The womb was supposed to be safe space for princess, until her mother, Felicia, fed toxic nutriment to her through the womb wall. Blackcurrant juice dosed with cocaine, tramadol, rohypnol, cannabis, and codeine; then occasionally, ice (meth), was her mother’s cocktail of choice.
The victuals impacted on the growing foetus the same way a loaded rifle spits bullets to a malnourished child. But her mother couldn’t care.
The four-year-old cut a pitiful image at first sight: her skin hung loosely on her pinched frame. Her light skin pulsed with a tangle of veins, running loosely like red-green welts across her wiry frame. They would seem hazardous to her but for the fact that they fetched food and medicine across her internal organs and nerves where they are sorely needed.
She couldn’t leave the hospital until two weeks after her birth. She was referred to the General Hospital, where she spent another one week. When she was discharged, the doctor warned that she may experience severe tremor from time to time.

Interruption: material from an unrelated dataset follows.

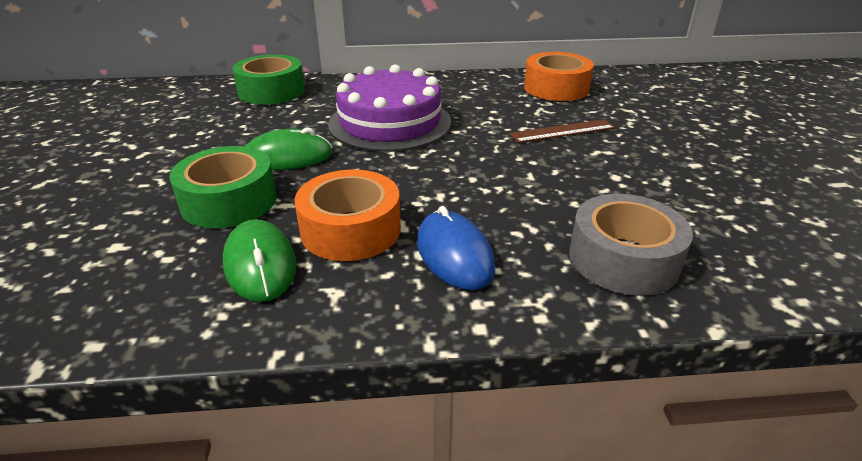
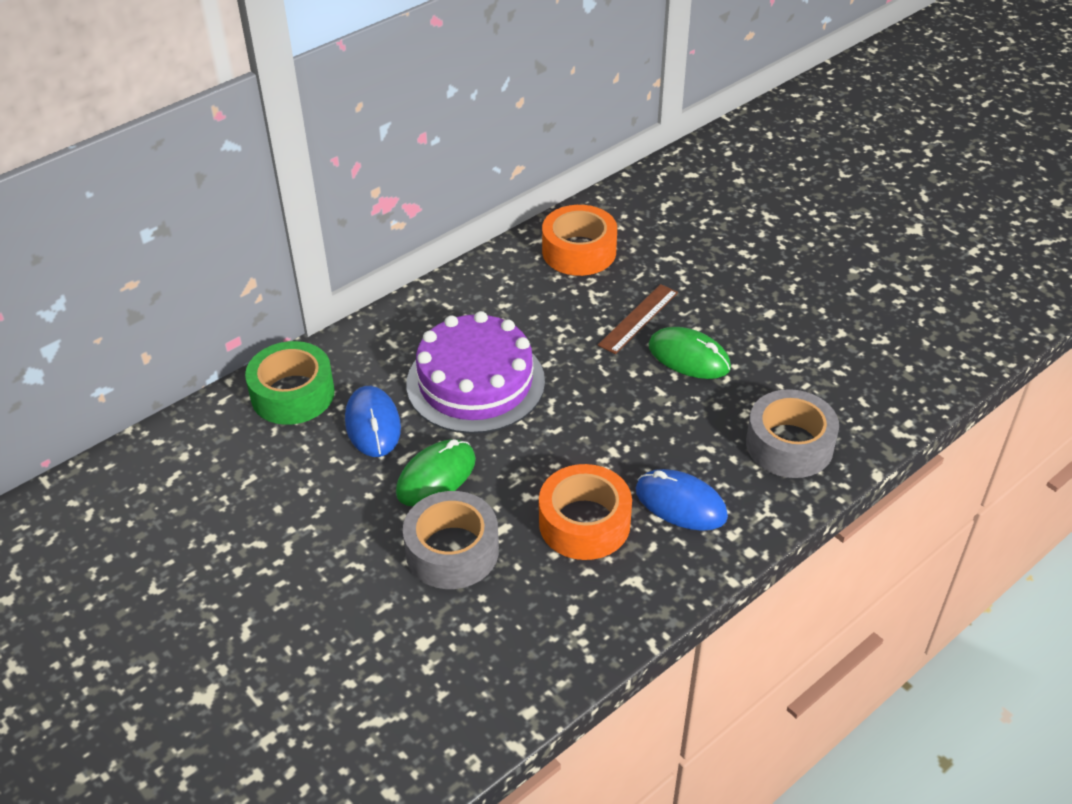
camera: 35 degrees left, 10 degrees up
green tape [170,146,277,228] -> grey tape [403,491,499,589]
green mouse [223,219,297,302] -> green mouse moved to [648,327,731,379]
none -> blue mouse [345,386,401,457]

At age four, Princess’ trunk is too weak and she wobbles in the gait of a two-year-old. Shrouded in her infirmity, she made a gallant effort to move around. Her mien brightened and a weak smile seeped to her face as the reporter crouched to play with her. Between her smile and her gait, the four-year-old issues her straight-jacketed response to the world with all its breakable toys.
Princess is simply one of several minors marred by the rapture of hallucinogenic substances ingested by their mothers during pregnancy. Her mother, Felicia, reportedly took crack cocaine, gutter juice, colorado, often in combination with other drugs, during pregnancy thus making her (Princess) part of a generation of Nigerian minors unfairly branded by some as “Awon omo science students (children of science students).”